**EXERCISE**
So that nothing is lost, write out all the lines below exactly.

*** Begin section ***

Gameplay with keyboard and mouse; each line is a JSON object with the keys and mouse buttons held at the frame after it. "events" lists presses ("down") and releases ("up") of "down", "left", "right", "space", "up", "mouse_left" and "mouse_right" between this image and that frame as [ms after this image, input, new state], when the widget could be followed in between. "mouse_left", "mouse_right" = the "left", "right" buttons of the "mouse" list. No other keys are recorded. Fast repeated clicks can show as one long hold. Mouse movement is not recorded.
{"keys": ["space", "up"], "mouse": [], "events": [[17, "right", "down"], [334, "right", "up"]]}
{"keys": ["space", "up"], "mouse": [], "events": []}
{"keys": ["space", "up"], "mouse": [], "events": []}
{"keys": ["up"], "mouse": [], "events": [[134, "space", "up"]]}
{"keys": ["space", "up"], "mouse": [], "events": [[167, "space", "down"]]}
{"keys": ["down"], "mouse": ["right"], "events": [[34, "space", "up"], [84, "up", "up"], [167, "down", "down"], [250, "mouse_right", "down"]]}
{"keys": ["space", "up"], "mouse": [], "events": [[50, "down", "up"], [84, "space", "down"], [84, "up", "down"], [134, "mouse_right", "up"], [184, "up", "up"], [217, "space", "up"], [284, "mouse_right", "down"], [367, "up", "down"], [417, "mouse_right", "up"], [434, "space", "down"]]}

*** End section ***

**EXERCISE RESULT**
Gameplay with keyboard and mouse; each line is a JSON object with the keys and mouse buttons held at the frame after it. "events" lists presses ("down") and releases ("up") of "down", "left", "right", "space", "up", "mouse_left" and "mouse_right" between this image and that frame as [ms after this image, input, new state], when the widget could be followed in between. "mouse_left", "mouse_right" = the "left", "right" buttons of the "mouse" list. No other keys are recorded. Fast repeated clicks can show as one long hold. Mouse movement is not recorded.
{"keys": ["space", "up"], "mouse": [], "events": [[17, "right", "down"], [334, "right", "up"]]}
{"keys": ["space", "up"], "mouse": [], "events": []}
{"keys": ["space", "up"], "mouse": [], "events": []}
{"keys": ["up"], "mouse": [], "events": [[134, "space", "up"]]}
{"keys": ["space", "up"], "mouse": [], "events": [[167, "space", "down"]]}
{"keys": ["down"], "mouse": ["right"], "events": [[34, "space", "up"], [84, "up", "up"], [167, "down", "down"], [250, "mouse_right", "down"]]}
{"keys": ["space", "up"], "mouse": [], "events": [[50, "down", "up"], [84, "space", "down"], [84, "up", "down"], [134, "mouse_right", "up"], [184, "up", "up"], [217, "space", "up"], [284, "mouse_right", "down"], [367, "up", "down"], [417, "mouse_right", "up"], [434, "space", "down"]]}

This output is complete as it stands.